# WORK ITEM:
Since only the written part is wanted, repeat the records exactly and omit the pictures.

[[ DATA LISTING, beginning ]]

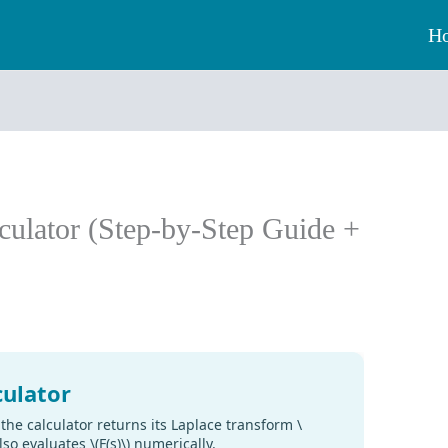
H
culator (Step-by-Step Guide +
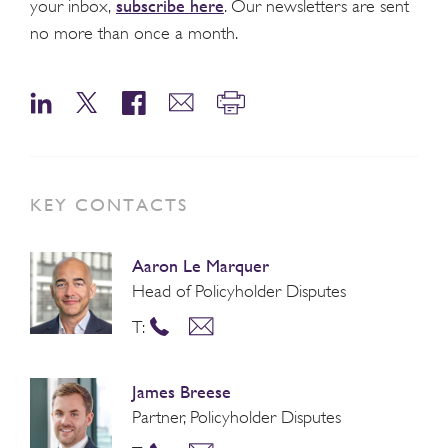
subscribe here
your inbox,
. Our newsletters are sent
no more than once a month.
KEY CONTACTS
Aaron Le Marquer
Head of Policyholder Disputes
T:
James Breese
Partner, Policyholder Disputes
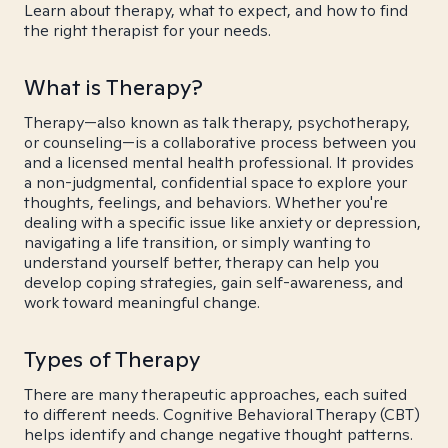
Learn about therapy, what to expect, and how to find
the right therapist for your needs.
What is Therapy?
Therapy—also known as talk therapy, psychotherapy,
or counseling—is a collaborative process between you
and a licensed mental health professional. It provides
a non-judgmental, confidential space to explore your
thoughts, feelings, and behaviors. Whether you're
dealing with a specific issue like anxiety or depression,
navigating a life transition, or simply wanting to
understand yourself better, therapy can help you
develop coping strategies, gain self-awareness, and
work toward meaningful change.
Types of Therapy
There are many therapeutic approaches, each suited
to different needs. Cognitive Behavioral Therapy (CBT)
helps identify and change negative thought patterns.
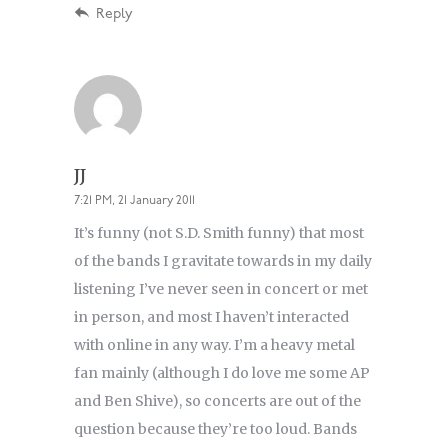
Reply
JJ
7:21 PM, 21 January 2011
It’s funny (not S.D. Smith funny) that most
of the bands I gravitate towards in my daily
listening I’ve never seen in concert or met
in person, and most I haven’t interacted
with online in any way. I’m a heavy metal
fan mainly (although I do love me some AP
and Ben Shive), so concerts are out of the
question because they’re too loud. Bands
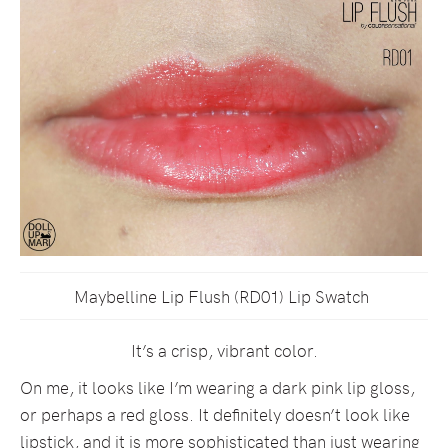
Maybelline Lip Flush (RD01) Lip Swatch
It’s a crisp, vibrant color.
On me, it looks like I’m wearing a dark pink lip gloss,
or perhaps a red gloss. It definitely doesn’t look like
lipstick, and it is more sophisticated than just wearing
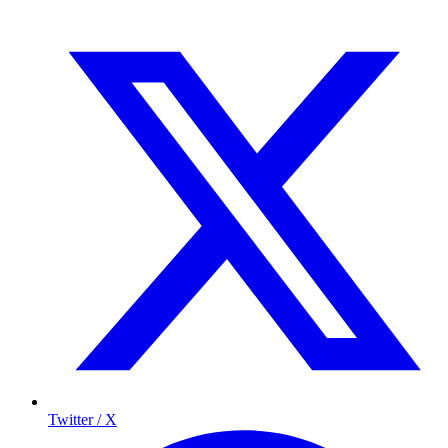
Twitter / X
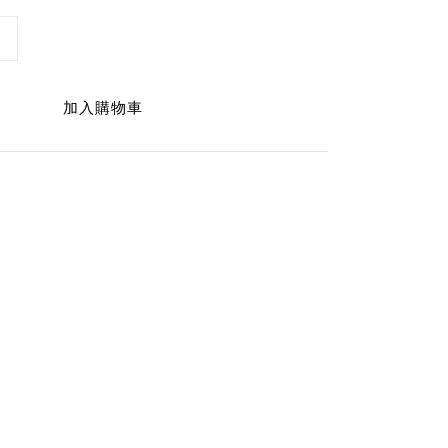
加入購物車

[[ DATA LISTING, end ]]

# RESPONSE:
H
culator (Step-by-Step Guide +
subscribe here
your inbox,
. Our newsletters are sent
no more than once a month.
KEY CONTACTS
Aaron Le Marquer
Head of Policyholder Disputes
T:
James Breese
Partner, Policyholder Disputes
Learn about therapy, what to expect, and how to find
the right therapist for your needs.
What is Therapy?
Therapy—also known as talk therapy, psychotherapy,
or counseling—is a collaborative process between you
and a licensed mental health professional. It provides
a non-judgmental, confidential space to explore your
thoughts, feelings, and behaviors. Whether you're
dealing with a specific issue like anxiety or depression,
navigating a life transition, or simply wanting to
understand yourself better, therapy can help you
develop coping strategies, gain self-awareness, and
work toward meaningful change.
Types of Therapy
There are many therapeutic approaches, each suited
to different needs. Cognitive Behavioral Therapy (CBT)
helps identify and change negative thought patterns.
Reply
JJ
7:21 PM, 21 January 2011
It’s funny (not S.D. Smith funny) that most
of the bands I gravitate towards in my daily
listening I’ve never seen in concert or met
in person, and most I haven’t interacted
with online in any way. I’m a heavy metal
fan mainly (although I do love me some AP
and Ben Shive), so concerts are out of the
question because they’re too loud. Bands
Maybelline Lip Flush (RD01) Lip Swatch
It’s a crisp, vibrant color.
On me, it looks like I’m wearing a dark pink lip gloss,
or perhaps a red gloss. It definitely doesn’t look like
lipstick, and it is more sophisticated than just wearing
Twitter / X
加入購物車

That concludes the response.